3. The heart disease is causing a problem in proper blood flow in the body. Lack of sufficient blood flow in the body leads to a decrease in the oxygen in the body. To compensate for a low oxygen level in the body, the breathing is increased in the patient. The normal heart rate (HR) of a person ranges from 60 to 100 beats per minute. The HR in the patient is 110, which is a higher rate. The normal respiratory rate (RR) of at rest is 12 to 20 breaths per minute. In this case, the patient is having a RR of 25. Hypertension, hyperlipidemia, and morbid obesity cause the heart to function abnormally.
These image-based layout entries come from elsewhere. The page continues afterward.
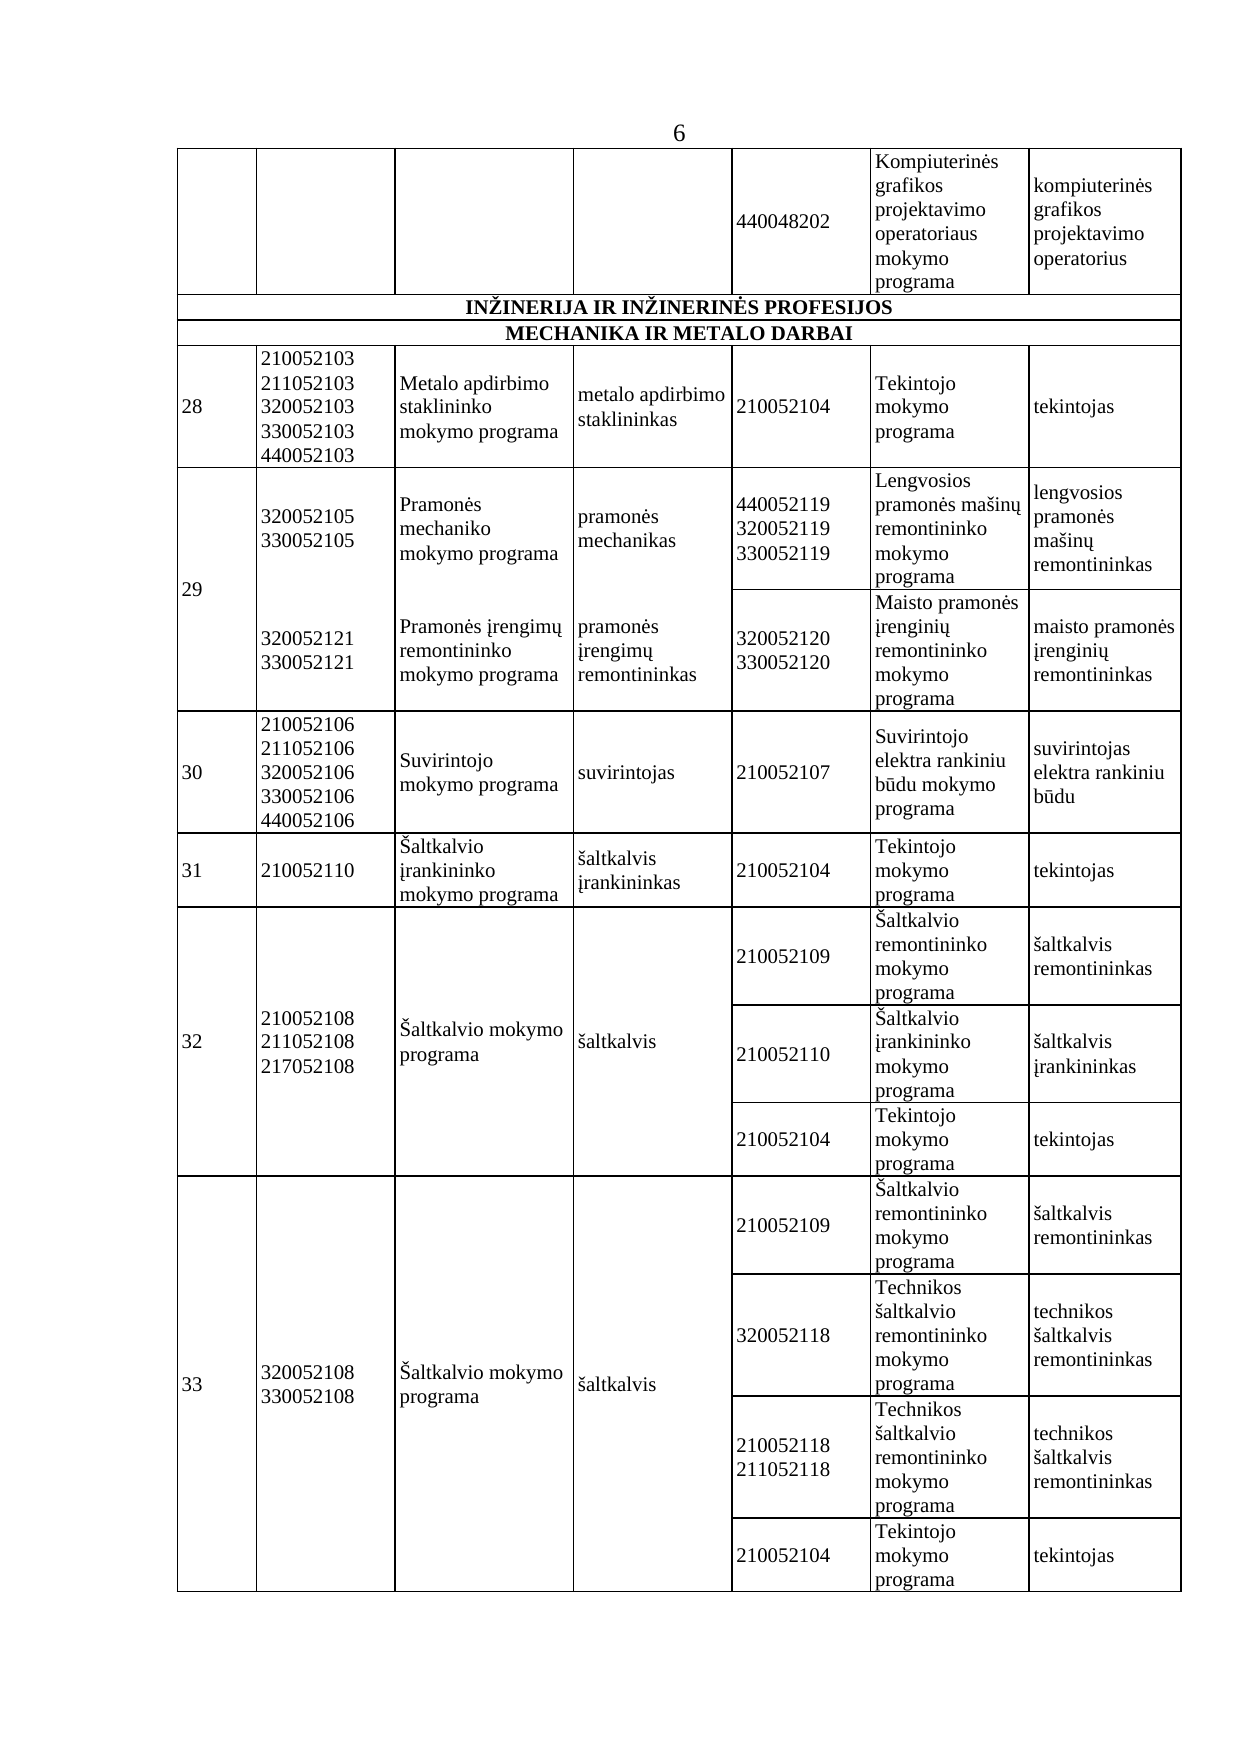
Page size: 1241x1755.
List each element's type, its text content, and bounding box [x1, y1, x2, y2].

table_cell Tekintojo mokymo programa [871, 1103, 1028, 1175]
table_cell 210052109 [733, 1177, 870, 1273]
table_cell šaltkalvis [574, 908, 731, 1175]
table_cell Pramonės įrengimų remontininko mokymo programa [396, 589, 573, 710]
table_cell Technikos šaltkalvio remontininko mokymo programa [871, 1397, 1028, 1517]
table_cell pramonės įrengimų remontininkas [574, 589, 731, 710]
table_cell pramonės mechanikas [574, 468, 731, 588]
table_cell Technikos šaltkalvio remontininko mokymo programa [871, 1275, 1028, 1395]
table_cell 210052110 [733, 1006, 870, 1102]
table_cell 320052120 330052120 [733, 590, 870, 710]
table_cell 440048202 [733, 149, 870, 293]
table_cell Metalo apdirbimo staklininko mokymo programa [396, 346, 573, 467]
table_cell 33 [178, 1177, 256, 1591]
table_cell suvirintojas elektra rankiniu būdu [1030, 712, 1180, 832]
table_cell 210052108 211052108 217052108 [257, 908, 394, 1175]
table_cell 440052119 320052119 330052119 [733, 468, 870, 588]
table_cell 210052107 [733, 712, 870, 832]
table_cell 320052118 [733, 1275, 870, 1395]
table_cell tekintojas [1030, 834, 1180, 906]
table_cell lengvosios pramonės mašinų remontininkas [1030, 468, 1180, 588]
table_cell Šaltkalvio mokymo programa [396, 908, 573, 1175]
table_cell Tekintojo mokymo programa [871, 834, 1028, 906]
table_cell 210052104 [733, 346, 870, 467]
table_cell 31 [178, 834, 256, 906]
table_cell 210052104 [733, 1519, 870, 1591]
table_cell 210052106 211052106 320052106 330052106 440052106 [257, 712, 394, 832]
table_cell INŽINERIJA IR INŽINERINĖS PROFESIJOS [178, 295, 1180, 319]
table_cell Tekintojo mokymo programa [871, 1519, 1028, 1591]
table_cell 320052108 330052108 [257, 1177, 394, 1591]
table_cell MECHANIKA IR METALO DARBAI [178, 321, 1180, 345]
table_cell Suvirintojo elektra rankiniu būdu mokymo programa [871, 712, 1028, 832]
table_cell Kompiuterinės grafikos projektavimo operatoriaus mokymo programa [871, 149, 1028, 293]
table_cell Maisto pramonės įrenginių remontininko mokymo programa [871, 590, 1028, 710]
table_cell 210052104 [733, 1103, 870, 1175]
table_cell 210052118 211052118 [733, 1397, 870, 1517]
table_cell 320052121 330052121 [257, 589, 394, 710]
table_cell šaltkalvis [574, 1177, 731, 1591]
table_cell Šaltkalvio mokymo programa [396, 1177, 573, 1591]
table_cell maisto pramonės įrenginių remontininkas [1030, 590, 1180, 710]
table_cell tekintojas [1030, 1519, 1180, 1591]
table_cell 30 [178, 712, 256, 832]
table_cell tekintojas [1030, 346, 1180, 467]
table_cell kompiuterinės grafikos projektavimo operatorius [1030, 149, 1180, 293]
table_cell šaltkalvis remontininkas [1030, 1177, 1180, 1273]
table_cell technikos šaltkalvis remontininkas [1030, 1397, 1180, 1517]
table_cell 210052109 [733, 908, 870, 1004]
table_cell Lengvosios pramonės mašinų remontininko mokymo programa [871, 468, 1028, 588]
table_cell Šaltkalvio remontininko mokymo programa [871, 908, 1028, 1004]
table_cell Suvirintojo mokymo programa [396, 712, 573, 832]
table_cell 210052110 [257, 834, 394, 906]
table_cell 28 [178, 346, 256, 467]
table_cell metalo apdirbimo staklininkas [574, 346, 731, 467]
table_cell technikos šaltkalvis remontininkas [1030, 1275, 1180, 1395]
table_cell [178, 149, 256, 293]
table_cell [257, 149, 394, 293]
table_cell 210052104 [733, 834, 870, 906]
table_cell 210052103 211052103 320052103 330052103 440052103 [257, 346, 394, 467]
table_cell šaltkalvis įrankininkas [1030, 1006, 1180, 1102]
table_cell 29 [178, 468, 256, 710]
table_cell šaltkalvis įrankininkas [574, 834, 731, 906]
table_cell Šaltkalvio remontininko mokymo programa [871, 1177, 1028, 1273]
table_cell Tekintojo mokymo programa [871, 346, 1028, 467]
table_cell [396, 149, 573, 293]
table_cell Šaltkalvio įrankininko mokymo programa [871, 1006, 1028, 1102]
table_cell tekintojas [1030, 1103, 1180, 1175]
table_cell Pramonės mechaniko mokymo programa [396, 468, 573, 588]
table_cell [574, 149, 731, 293]
table_cell suvirintojas [574, 712, 731, 832]
table_cell Šaltkalvio įrankininko mokymo programa [396, 834, 573, 906]
table_cell šaltkalvis remontininkas [1030, 908, 1180, 1004]
table_cell 320052105 330052105 [257, 468, 394, 588]
table_cell 32 [178, 908, 256, 1175]
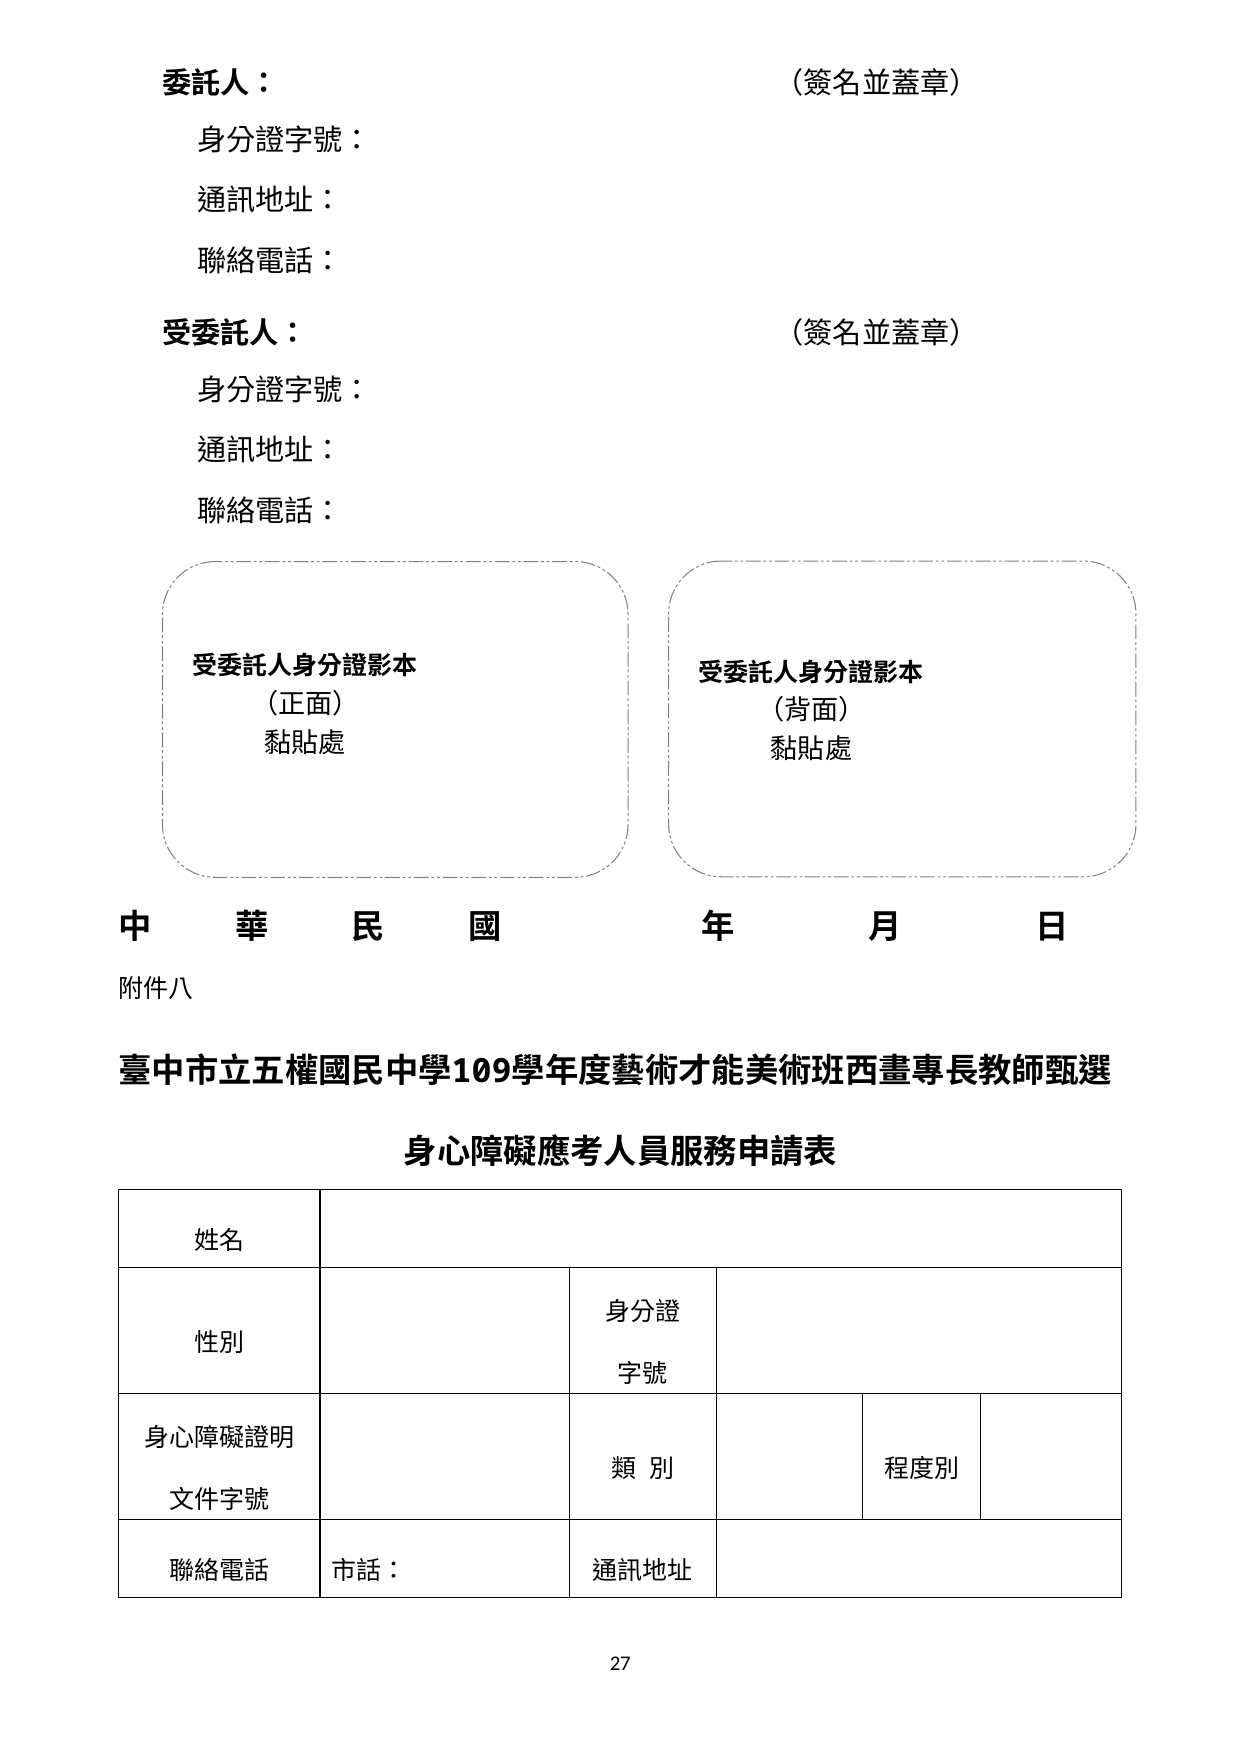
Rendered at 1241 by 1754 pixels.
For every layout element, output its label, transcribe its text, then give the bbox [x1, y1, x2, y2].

table_cell 身分證 字號 [570, 1268, 716, 1393]
text 身分證字號： [118, 367, 1122, 409]
table_cell [717, 1394, 862, 1519]
table_cell 通訊地址 [570, 1520, 716, 1597]
table_cell [321, 1394, 569, 1519]
text 聯絡電話： [118, 488, 1122, 529]
table_cell [717, 1520, 1121, 1597]
text 中 華 民 國 年 月 日 [118, 882, 1122, 945]
table_cell [981, 1394, 1121, 1519]
text 附件八 [118, 945, 1122, 1007]
text 通訊地址： [118, 427, 1122, 469]
table_header 姓名 [119, 1190, 319, 1267]
table_header [321, 1190, 1121, 1267]
table_cell 聯絡電話 [119, 1520, 319, 1597]
table_cell 程度別 [863, 1394, 980, 1519]
table_cell [717, 1268, 1121, 1393]
text 臺中市立五權國民中學109學年度藝術才能美術班西畫專長教師甄選 [118, 1026, 1122, 1088]
text 受委託人： （簽名並蓋章） [118, 323, 1122, 348]
table_cell [321, 1268, 569, 1393]
text 聯絡電話： [118, 238, 1122, 279]
table_cell 市話： [321, 1520, 569, 1597]
table_cell 性別 [119, 1268, 319, 1393]
text 身分證字號： [118, 117, 1122, 159]
text 身心障礙應考人員服務申請表 [118, 1107, 1122, 1170]
text 通訊地址： [118, 177, 1122, 219]
table_cell 類 別 [570, 1394, 716, 1519]
text 委託人： （簽名並蓋章） [118, 73, 1122, 98]
table_cell 身心障礙證明 文件字號 [119, 1394, 319, 1519]
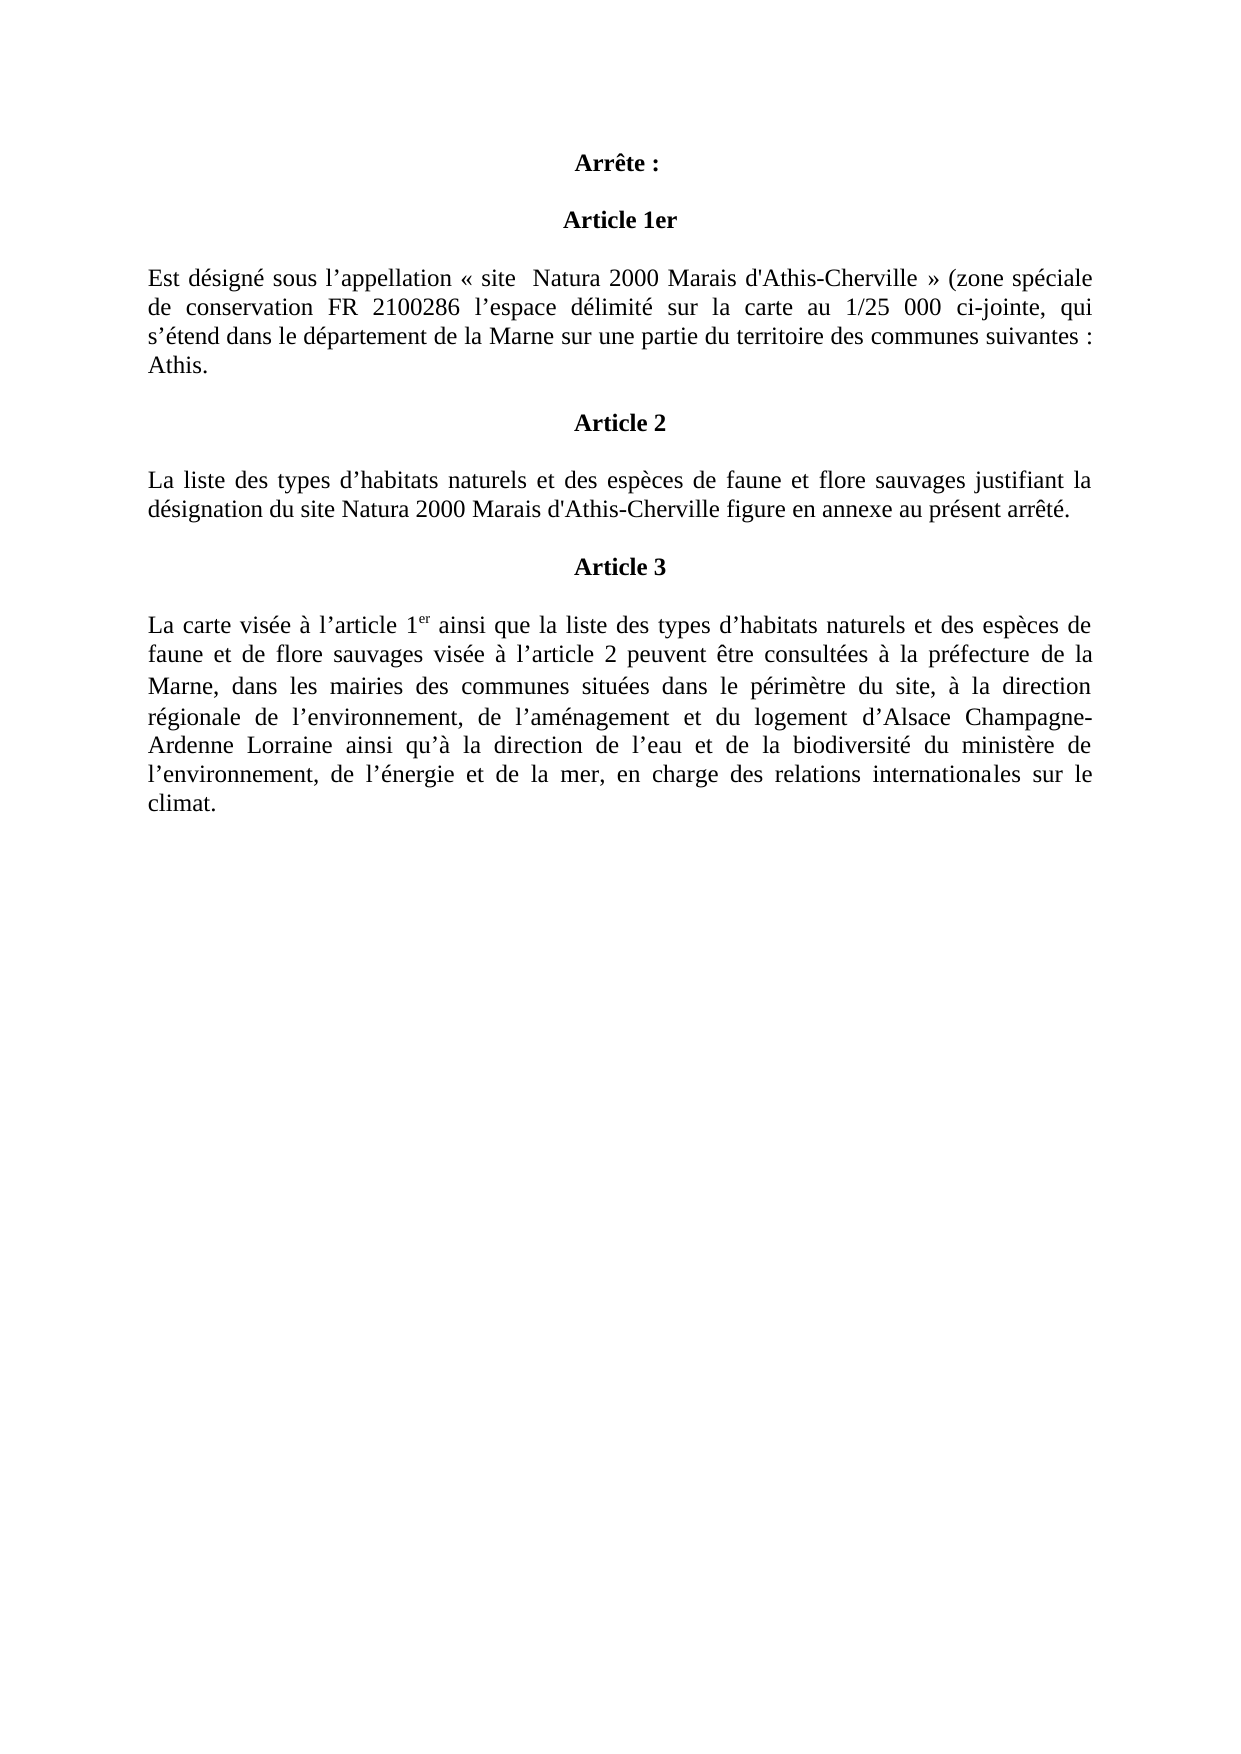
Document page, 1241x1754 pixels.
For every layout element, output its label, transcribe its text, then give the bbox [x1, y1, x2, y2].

text La liste des types d’habitats naturels et des espèces de faune et flore sauvages justifiant la désignation du site Natura 2000 Marais d'Athis-Cherville figure en annexe au présent arrêté. [148, 466, 1093, 523]
text Est désigné sous l’appellation « site Natura 2000 Marais d'Athis-Cherville » (zone spéciale de conservation FR 2100286 l’espace délimité sur la carte au 1/25 000 ci-jointe, qui s’étend dans le département de la Marne sur une partie du territoire des communes suivantes : Athis. [148, 263, 1093, 378]
text Arrête : [148, 148, 1093, 176]
text Article 1er [148, 206, 1093, 234]
text La carte visée à l’article 1er ainsi que la liste des types d’habitats naturels et des espèces de faune et de flore sauvages visée à l’article 2 peuvent être consultées à la préfecture de la Marne, dans les mairies des communes situées dans le périmètre du site, à la direction régionale de l’environnement, de l’aménagement et du logement d’Alsace Champagne-Ardenne Lorraine ainsi qu’à la direction de l’eau et de la biodiversité du ministère de l’environnement, de l’énergie et de la mer, en charge des relations internationales sur le climat. [148, 610, 1093, 817]
text Article 2 [148, 408, 1093, 436]
text Article 3 [148, 552, 1093, 581]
The three nursing diagnosis to address the problem is as follows:
a. An actual problem: The problem in majorly with the heart and lungs. For this problem, lung function tests are necessary. Other important confirmatory tests are chest X-ray, CT scan, arterial blood gas analysis and blood tests.
b. Addressing psychosocial need: The patient should be asked for the daily rate of smoking. The patient should provide honest information about the habits.
c. Diagnoses of high priority for the individual: The disease should be diagnosed early before the disease is advanced. The patient’s health should be regularly checked. Early diagnosis would minimize the exacerbation.